Há uns dois anos, as autoridades passaram a pente fino dezenas de cafés portugueses que alugam quartos por 350 a 650 euros. Encontraram um cabeleireiro convertido em dormitório pelo dono do café ao lado: um corredor de 12 metros com tabiques a cada dois; os "quartos", sem janelas, duplicavam a capacidade através de beliches, a 350 euros por cama. Entre dois tabiques, dormia uma grávida de oito meses com o companheiro.

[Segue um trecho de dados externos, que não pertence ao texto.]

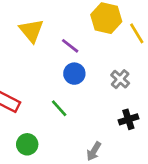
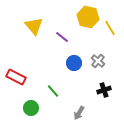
blue circle: (74, 74) -> (74, 63), moved
green line: (59, 108) -> (53, 91), moved

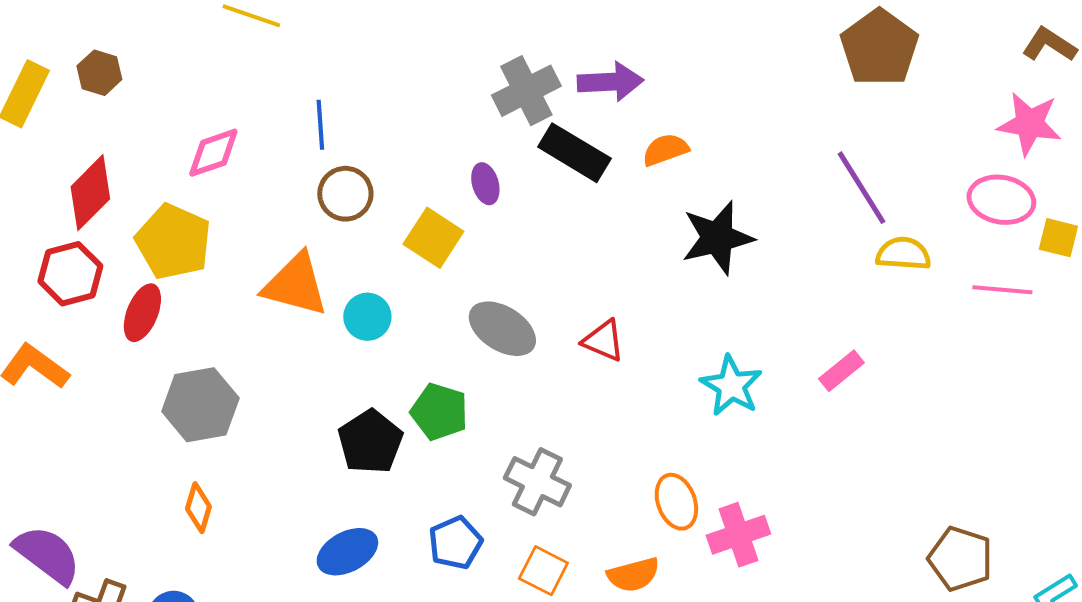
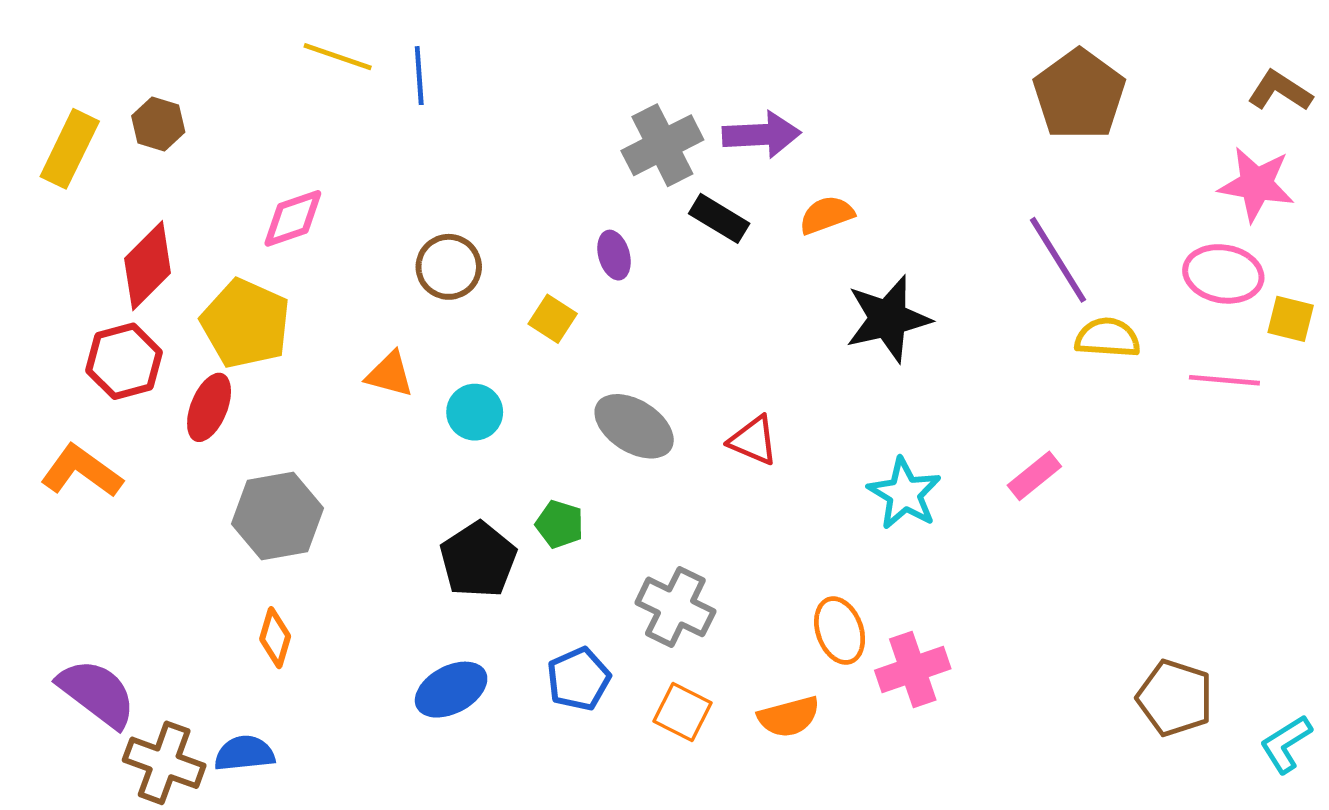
blue line: (320, 125) -> (419, 76), moved
black rectangle: (574, 153) -> (719, 218), size x0.7
yellow square: (433, 238) -> (553, 319), size x0.7
orange triangle: (295, 285) -> (390, 374), size x0.6
green pentagon: (439, 412) -> (560, 524), size x0.7

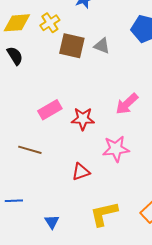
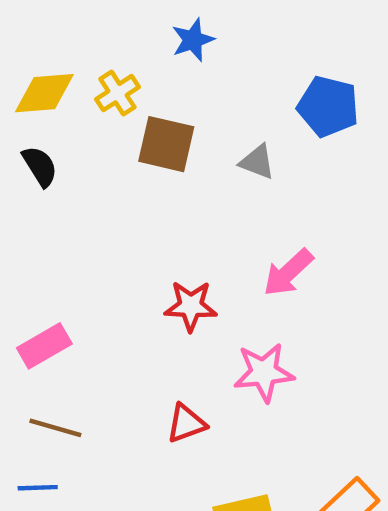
gray triangle: (102, 46) -> (257, 162), moved
pink rectangle: (50, 110) -> (44, 346), moved
brown line: (30, 150) -> (55, 428), moved

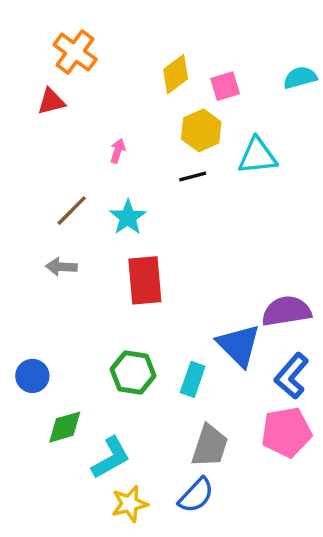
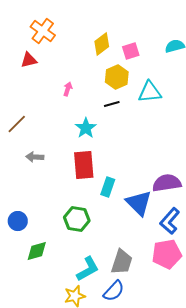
brown line: (72, 211) -> (17, 124), moved
cyan star: (128, 217) -> (86, 128), moved
cyan rectangle: (193, 379) -> (108, 187), moved
cyan L-shape: (111, 458) -> (88, 269), moved

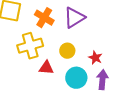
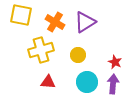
red star: (95, 58) -> (115, 62), moved
red triangle: (46, 68) -> (48, 82), moved

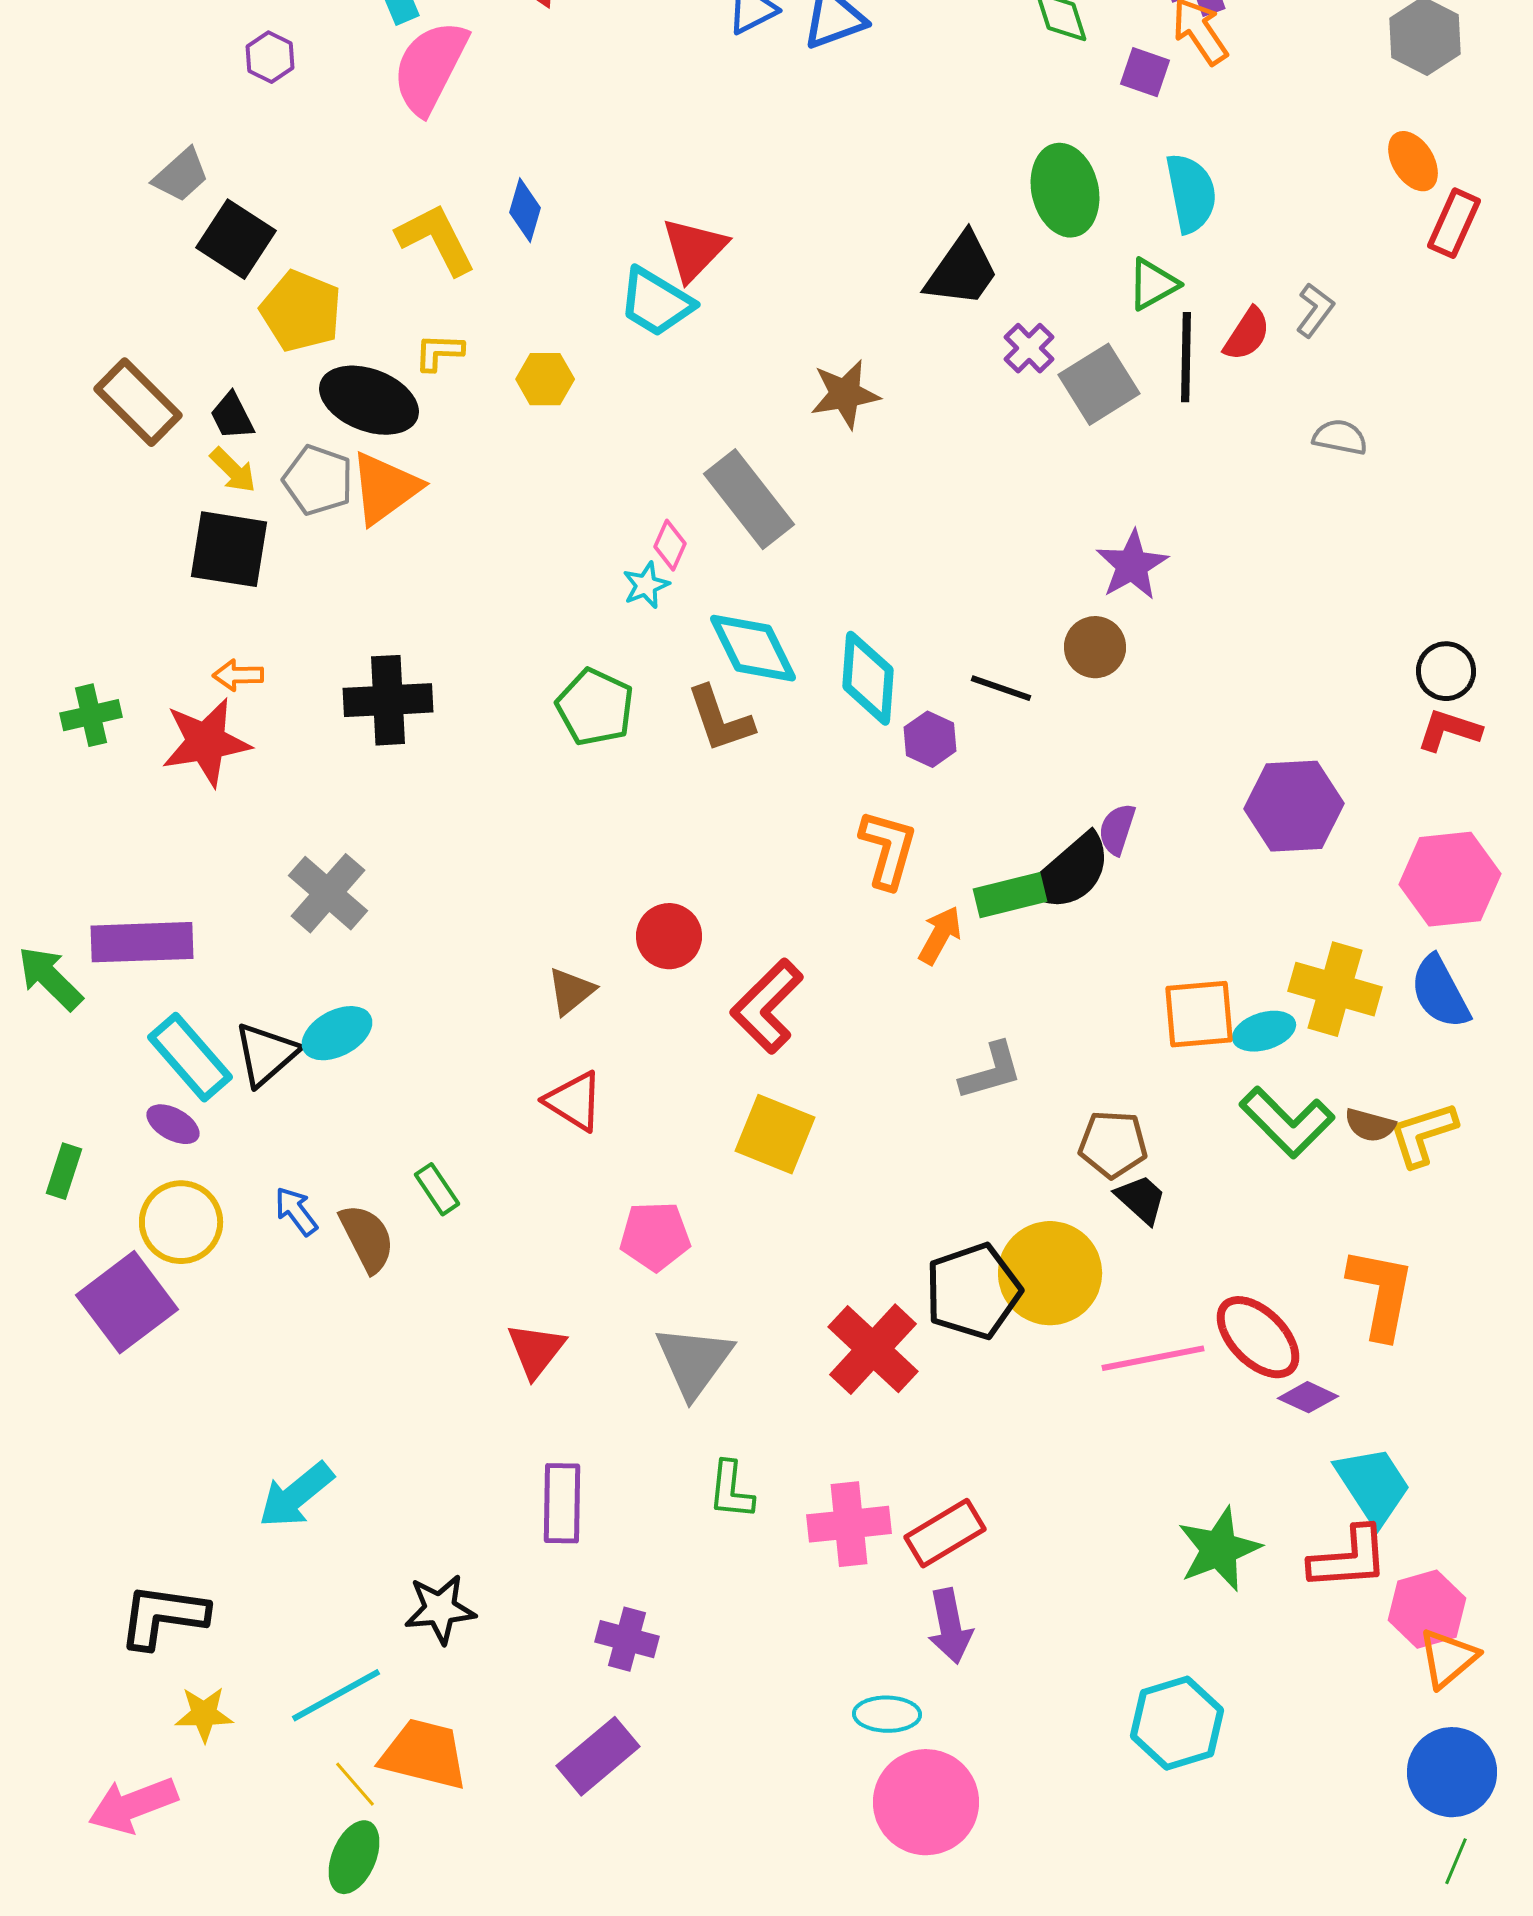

Henrique não se queixava, nem parece ser homem para se queixar, apesar da saudade da família lhe toldar a fala: "Graças a Deus, caí num sítio em condições." Pagava 650 euros por mês para partilhar um quarto com um compatriota, com comida, roupa lavada, faxina. Fazia como os outros, que saem de manhã para o trabalho com a marmita e regressam ao final do dia, ansiosos por um banho e um jantar. "Eu nunca saí de casa que não trouxesse uma mudazinha de roupa para trabalhar. Dava uma voltinha, procurava. Às vezes até aparecia. "Olha, queres fazer duas horas aqui?" A roupazinha e o almocinho iam sempre comigo."
Atrás de cada um há uma necessidade, por vezes uma urgência. A de Henrique chama-se Inês. Veio por causa dela, da filha que nasceu com uma paralisia cerebral de 98%. Naquele dia, estava a despedir-se de tudo, de todos, convencido de que, de alguma forma, ela o chamava. Um empresário enternecera-se, aqui, ao ouvi-lo falar nela e arranjara-lhe um trabalho num dos seus estabelecimentos, "lá em baixo". E ele regressava, certo de que todo o cuidado de quem vier será pouco. "Não vale a pena vir sem um fundo de maneio ou sem segurança. Mesmo a segurança... Eu vim com trabalho e olhe o que me aconteceu."